Today's News & Views
September 10, 2008
 
Genuinely Above Their Pay Grade

"In 2008, although NBC probably didn't intend it, Meet the Press has become a national window on the flawed moral reasoning of some Catholic public servants."
     Denver Archbishop Charles J. Chaput and Auxiliary Bishop of Denver James D. Conley.

I remember having any number of correspondents with people--some of whom came across as genuinely puzzled--who said they were amazed that the abortion issue was (in their words) "invisible" this election cycle. Wow, if that doesn't seem like a million years ago…

Pro-abortionists, in their public pronouncements, always insist if only the electorate knew that candidate "x" was pro-life, they'd be toast. Yet as soon as the pro-abortion candidate (be it Sen. John Kerry or Senators Barack Obama and Joe Biden) stumbles/bumbles his/her way into discussing the issue, those same abortion advocates bemoan how abortion has been unfairly "injected" into the campaign. Makes you think they aren't quite as confident as they profess to be.

A couple of weeks ago we wrote about Speaker of the House Nancy Pelosi appearance on Meet the Press. Mrs. Pelosi made a colossal error in judgment, wading into a theological exposition above her pay grade.

Denver Archbishop Charles J. Chaput and Auxiliary Bishop of Denver James D. Conley promptly wrote a letter to their people explaining the many ways the Speaker has misrepresented the Catholic Church's consistent opposition to abortion. (See "On the Separation of Sense and State" http://nrlc.org/News_and_Views/Aug08/nv082608.html)

Wouldn't you know it, vice presidential nominee Sen. Joseph Biden, appearing on the same program, was asked the same question by moderator Tom Brown: what advice would you give to Sen. Barack Obama to aid him in answering the question Rick Warren posed to both Obama and Sen. John McCain at the Saddleback Forum: when does life begin? (That wasn't what Warren asked, but we won't let that delay us here.)

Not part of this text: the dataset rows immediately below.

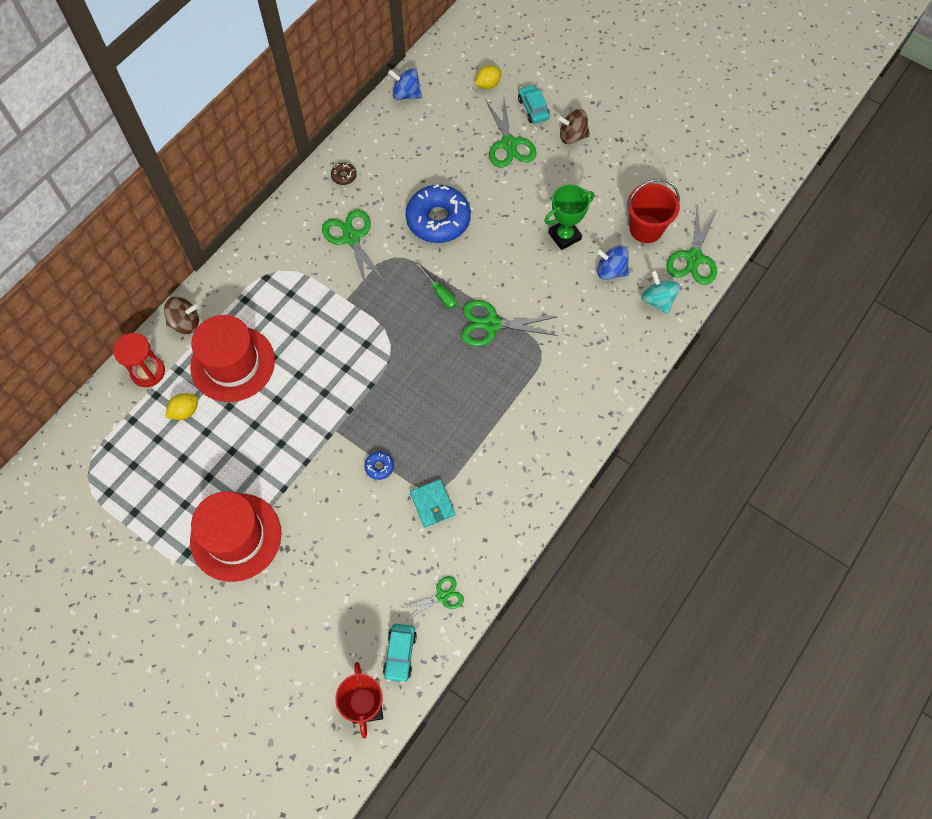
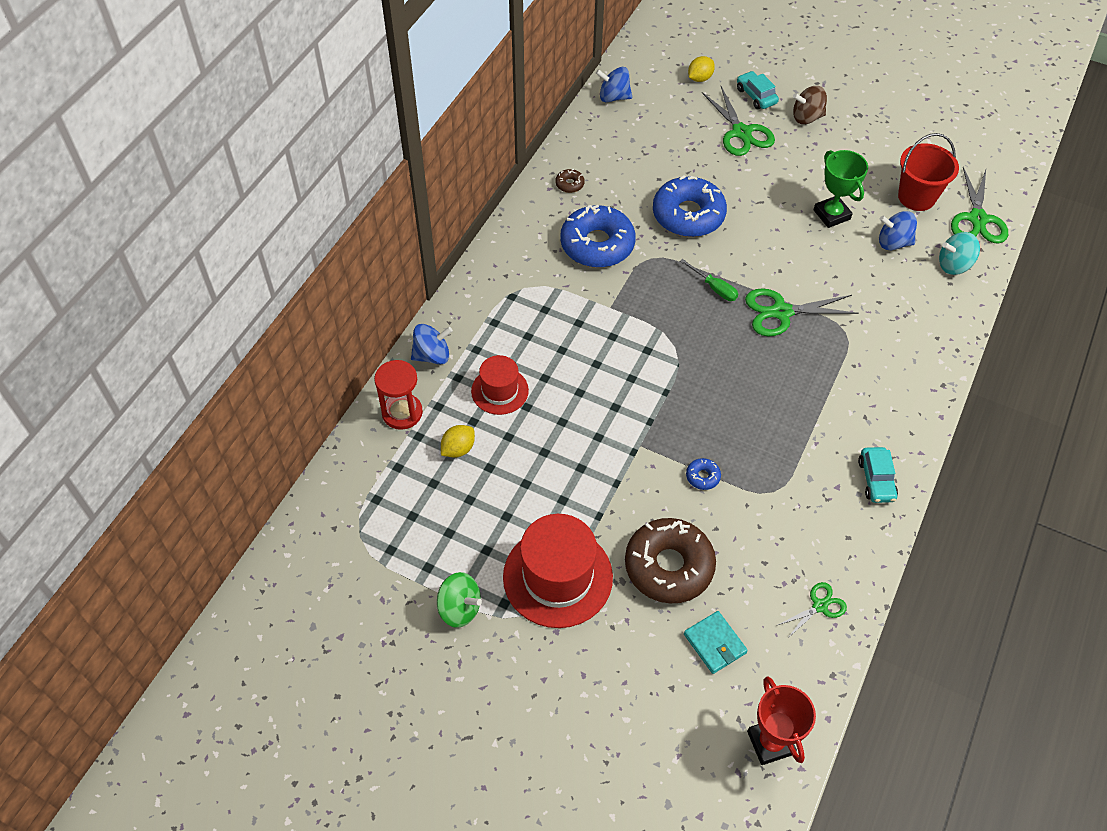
camera: 10 degrees left, 10 degrees down
brown spinning top [164,297,199,334] -> blue spinning top [411,324,453,364]
red hat [190,315,275,402] -> red hat [471,355,529,415], size x0.58
green scissors [322,210,386,288] -> blue donut [560,205,636,268]
turquoise car [383,624,417,683] -> turquoise car moved to [858,447,898,503]
turquoise wallet [410,479,455,527] -> turquoise wallet moved to [684,611,748,674]
green trophy [544,184,594,250] -> green trophy turned 75 degrees counterclockwise [814,150,868,228]
turquoise spinning top [641,270,680,314] -> turquoise spinning top turned 60 degrees counterclockwise [939,232,980,275]
none -> green spinning top [437,572,482,628]
none -> brown donut [625,518,716,603]

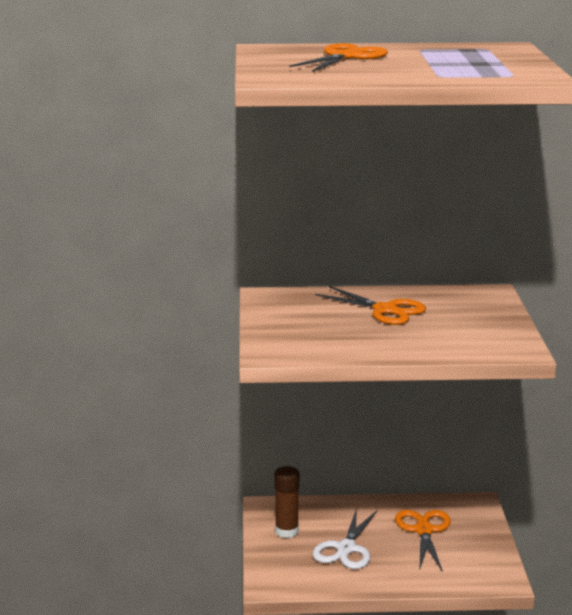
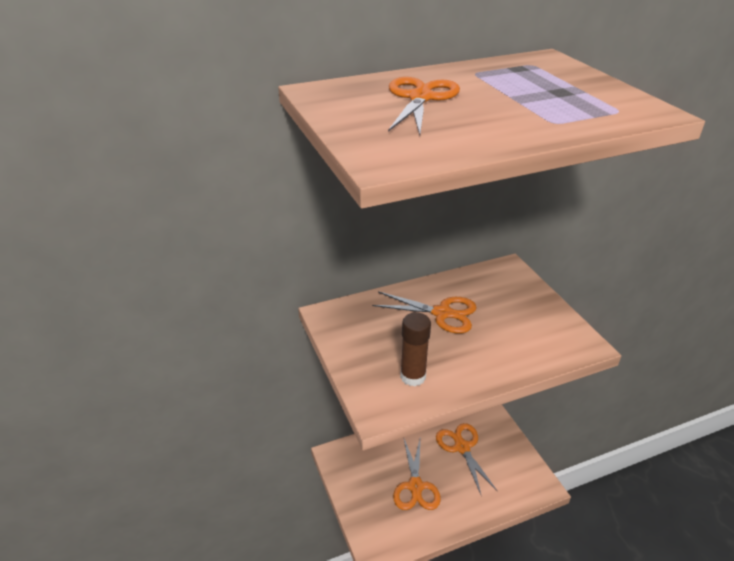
camera: 20 degrees left, 15 degrees up
brown glue stick [274,466,299,538] -> brown glue stick moved to [400,312,431,386]
white scissors [313,508,377,569] -> orange scissors [393,439,441,510]

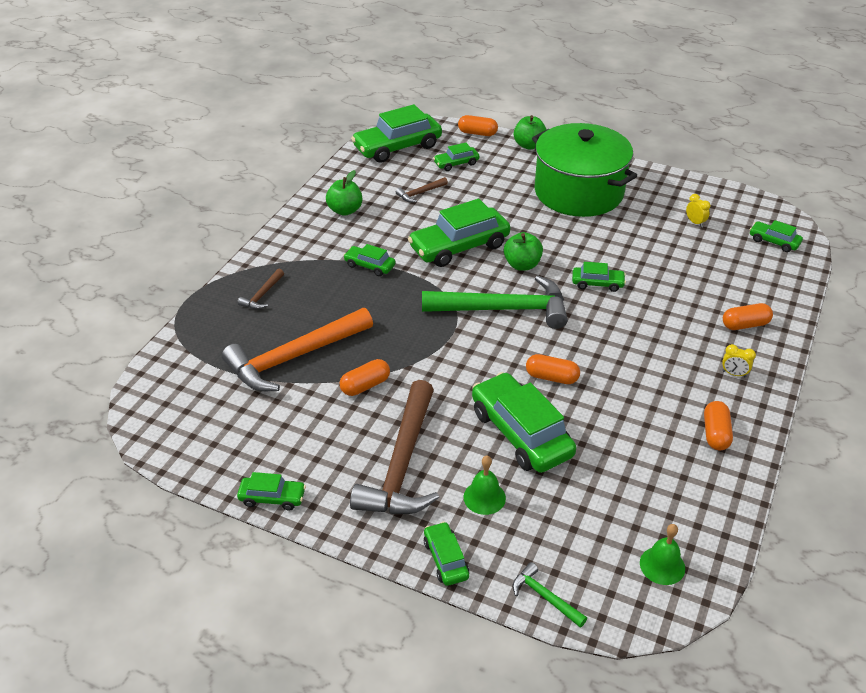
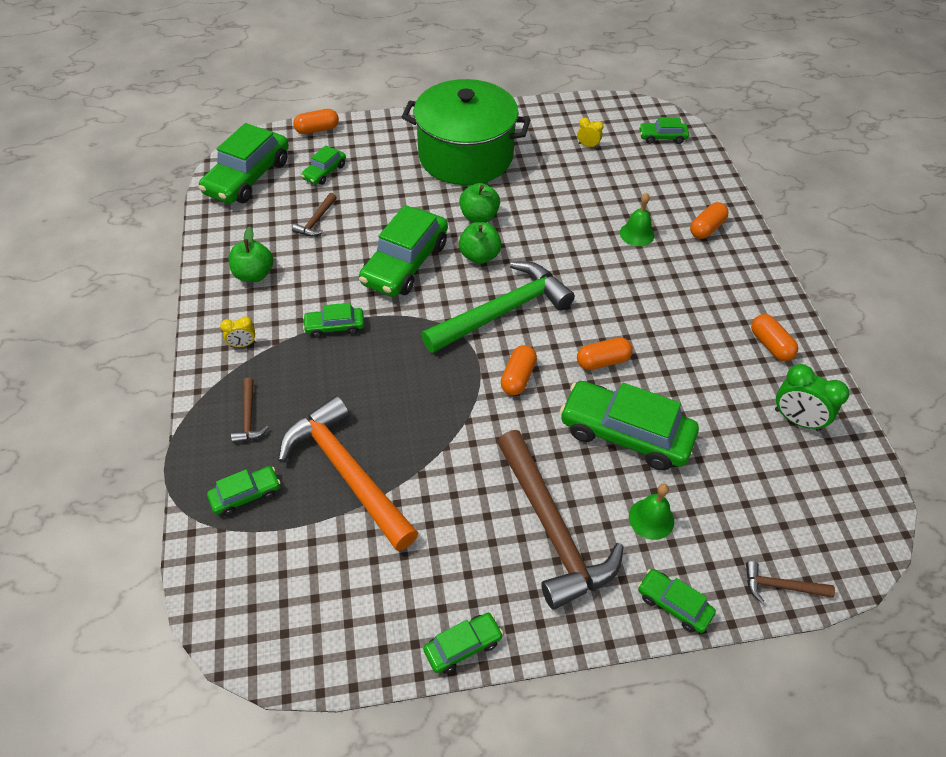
camera: 35 degrees left, 10 degrees up
orange hammer [222,308,373,391] -> orange hammer turned 120 degrees clockwise [278,396,418,551]
orange capsule [340,359,390,396] -> orange capsule moved to [501,345,537,395]
green hammer [513,562,587,627] -> brown hammer [746,561,835,603]
green apple [514,115,547,149] -> green apple moved to [459,183,500,223]
green car [572,262,626,292] -> green car moved to [207,466,281,516]
green bell [640,524,685,585] -> green bell moved to [620,193,655,246]
yellow clock [722,344,756,377] -> yellow clock moved to [220,316,255,347]
none -> green clock [775,364,849,431]

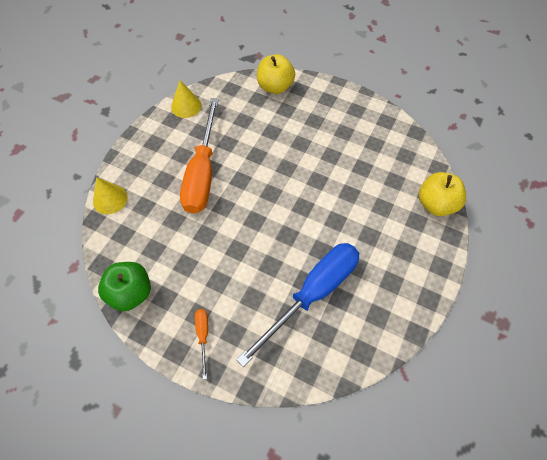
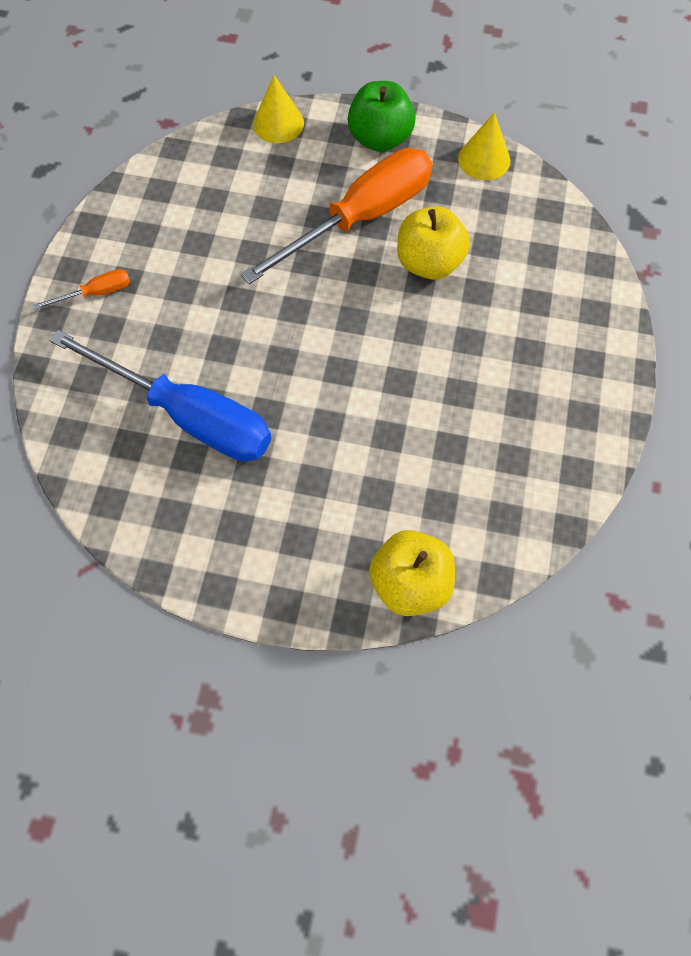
camera: 75 degrees right, 5 degrees up
green apple [98,262,151,311] -> green apple moved to [348,81,416,152]
orange screwdriver [180,98,219,214] -> orange screwdriver turned 150 degrees clockwise [241,148,432,284]
yellow apple [257,54,295,94] -> yellow apple moved to [397,206,470,280]

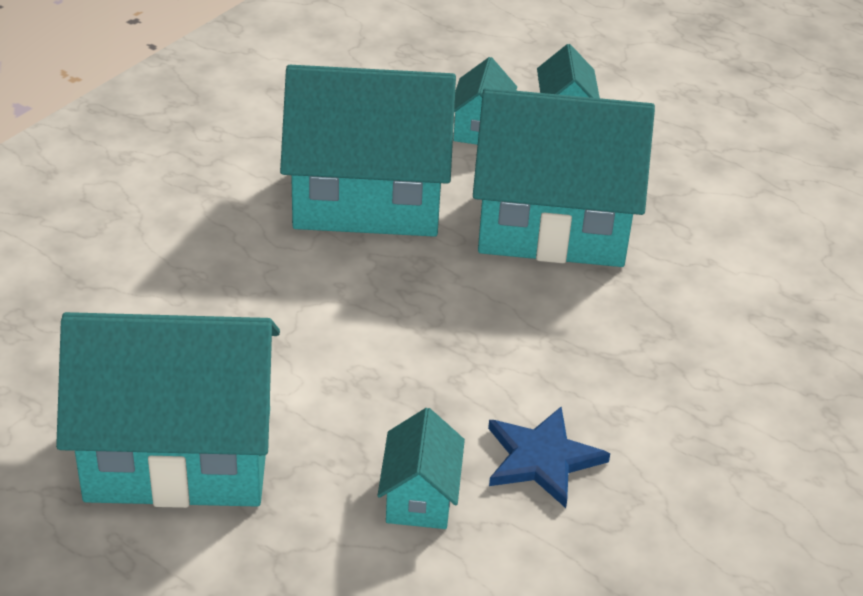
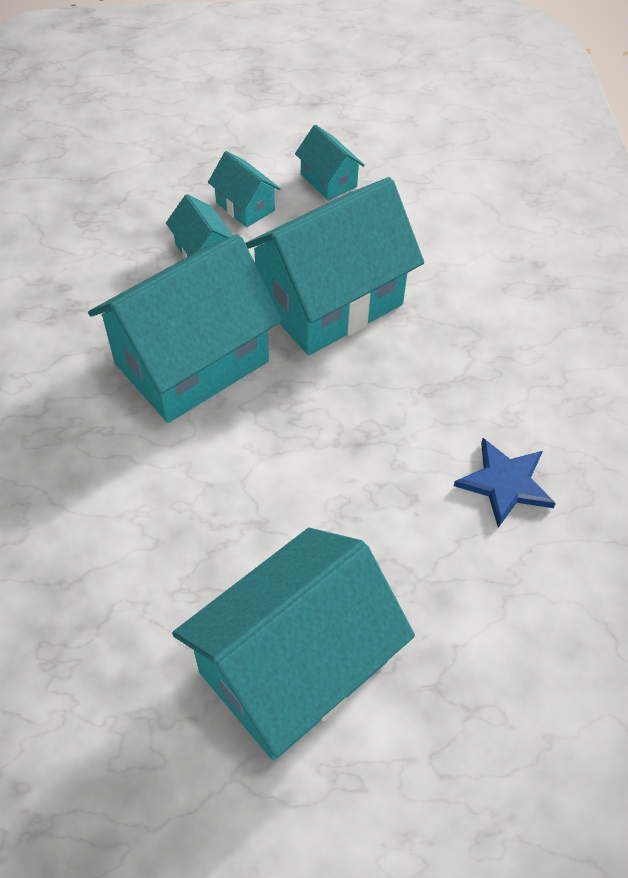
camera: 40 degrees left, 15 degrees up
turquoise house [377,408,465,529] -> turquoise house moved to [295,125,365,201]

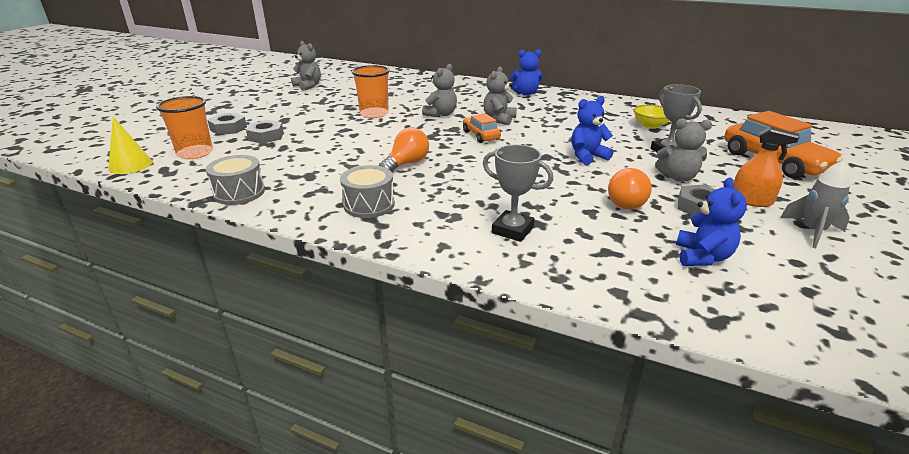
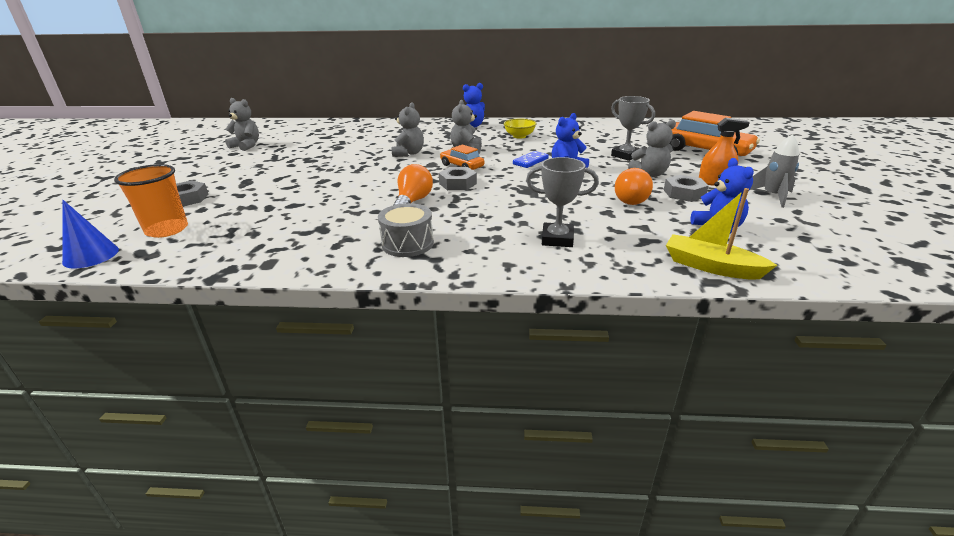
camera: 20 degrees left, 0 degrees up
yellow cone [108,117,152,174] -> blue cone [62,200,119,269]
grey drum [206,155,265,205] -> none
grey nut [246,120,284,144] -> grey nut moved to [439,167,477,190]
orange cup [352,65,390,118] -> none
yellow bowl [634,105,669,129] -> yellow bowl moved to [504,119,537,139]
none -> blue domino [513,151,549,168]
none -> yellow boat [666,188,777,280]

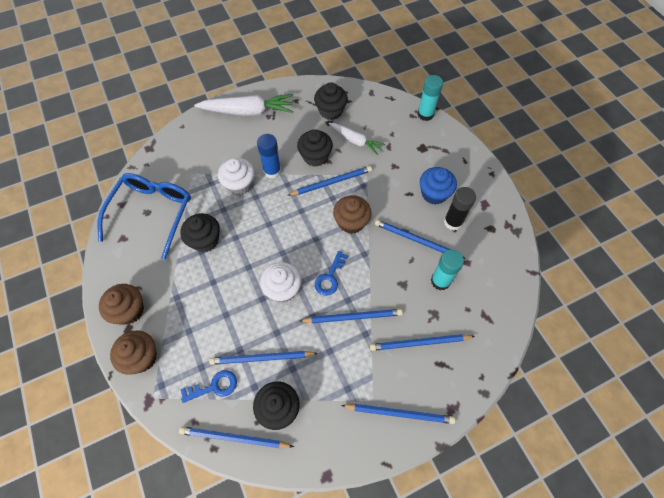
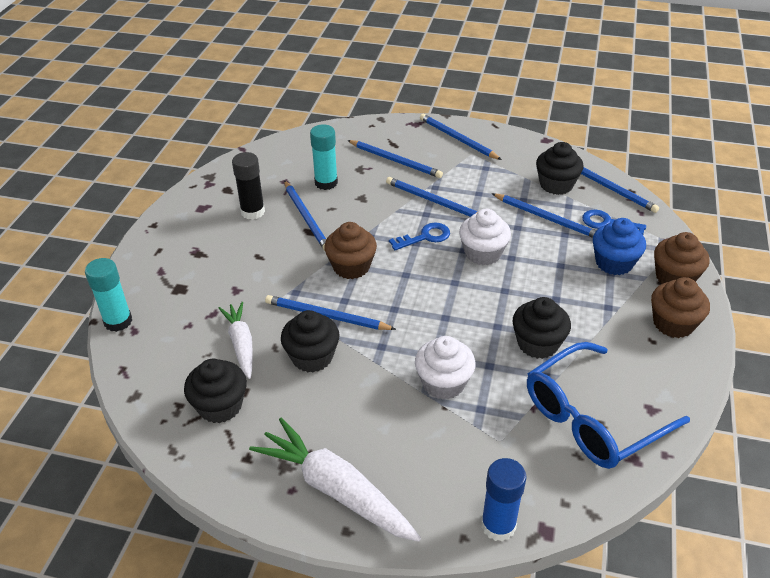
camera: 140 degrees left, 20 degrees down
blue glue stick [257,134,281,179] -> blue glue stick moved to [481,458,527,541]
blue cupcake [420,167,457,205] -> blue cupcake moved to [593,218,646,275]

Biden made many of the same egregious errors and misstatements that ensnarled Speaker Pelosi, prompting a second letter from Archbishop Charles J. Chaput and Auxiliary Bishop James D. Conley. In some ways, it is even more helpful than their first.

It's old hat to us, but revelation (apparently) to the Bidens and Pelosis and Obamas. It is not a matter of religious doctrine (or a "personal and private" opinion) when life begins, they write: "[I]n reality, modern biology knows exactly when human life begins: at the moment of conception."

Likewise, on Biden's phony baloney contention that he it wouldn't be right for him to "impose" his "morality" on others. Let me quote their response at length:

"In his Meet the Press interview, Sen. Biden used a morally exhausted argument that American Catholics have been hearing for 40 years: i.e., that Catholics can't 'impose' their religiously based views on the rest of the country. But resistance to abortion is a matter of human rights, not religious opinion. And the senator knows very well as a lawmaker that all law involves the imposition of some people's convictions on everyone else. That is the nature of the law. American Catholics have allowed themselves to be bullied into accepting the destruction of more than a million developing unborn children a year. Other people have imposed their 'pro-choice' beliefs on American society without any remorse for decades."

A tip of the hat to Speaker Pelosi and Sen. Biden for reminding the American electorate that pro-abortion Catholics do not speak for their church.